Intervista al sociologo, che lancia una nuova edizione itinerante del Festival della Crescita: «L’Italia paga un contraccolpo di immaginario»
La sfida è ambiziosa, qualcuno la definirebbe folle: celebrare un festival dedicato alla crescita in un paese che non cresce da almeno vent’anni. Per il sociologo Francesco Morace, autore di fortunati saggi come Crescita Felice e Italian Factor, al contrario, è una sfida necessaria. Perché sebbene la crescita «sia un’impresa, come quelle dei cavalieri della tavola rotonda», è vero anche «che l'Italia dà il meglio di se nelle emergenze, quando il suo destino è appeso a un filo, come oggi». Così, dopo un evento tutto milanese nel 2015, per il 2016 il Festival della Crescita diventa un percorso itinerante che, partendo da Milano il 3 marzo e chiudendo sempre nel capoluogo lombardo dal 13 al 16 ottobre, toccherà dieci città italiane, da Roma a Venezia, da Torino a Bari, da Brescia a Siracusa.
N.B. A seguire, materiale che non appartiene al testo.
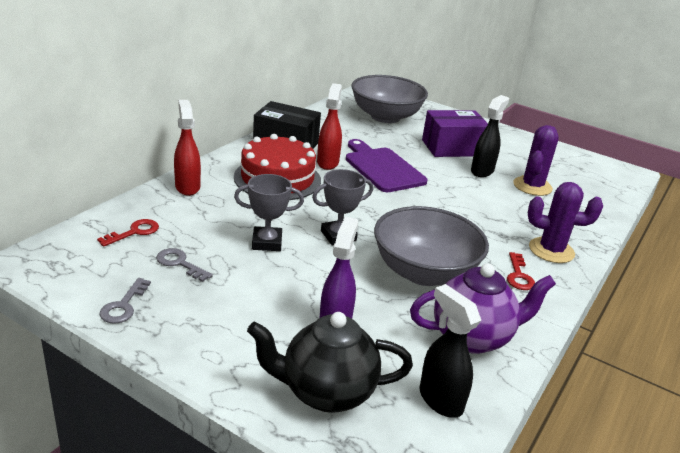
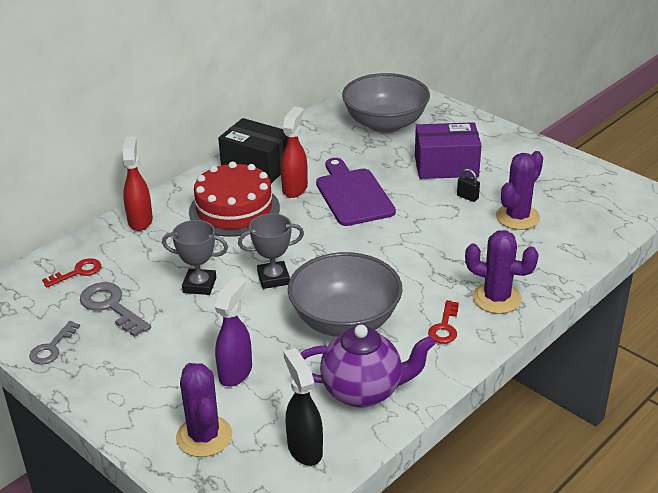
camera: 15 degrees right, 5 degrees up
(180, 263) = (111, 306): grey key -> grey key, size x1.53
(326, 392) = (204, 436): black teapot -> purple cactus
(482, 171) = (467, 197): black spray bottle -> black padlock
Morace, partiamo dalla realtà, però. Perché, secondo lei, l’Italia non cresce più?
Ci sono due spiegazioni, a mio avviso. La prima è più macro, legata ai grandi cicli. Nella storia economica dei paesi ci sono passaggi in cui i paesi hanno tassi di crescita bassa dopo un periodo di grande boom. La nostra economia è diventata matura. È fisiologico, insomma, che dopo un po' si smetta di crescere.
Ok, però noi cresciamo meno di chiunque, in Europa...
Questo è il secondo motivo: negli ultimi vent'anni, abbiamo avuto un contraccolpo di immaginario.
In che senso?
Si ricorda Armani sulla copertina di Time, nel 1982? Ecco, negli anni ottanta si è gonfiata una bolla di aspettative che non siamo stati in grado di realizzare. E quando è scoppiata, nei primi anni ’90, non siamo stati in grado di gestire la caduta. Non c'entrano né Prodi, né Berlusconi. Semplicemente, il paese ha deciso di passare la nottata. Senza prospettive, senza visione strategica.
E come si ricostruisce, una prospettiva?
Provando a lavorare sui difetti del nostro paese.
Quali?
La carenza di coraggio culturale, che è necessario per fare qualcosa di nuovo, per fare un salto in avanti. O il provincialismo che porta a pensare che l'università non possa dialogare con l'impresa, l'impresa con la pubblica amministrazione e che quest’ultima sia solo un veicolo per consolidare il potere.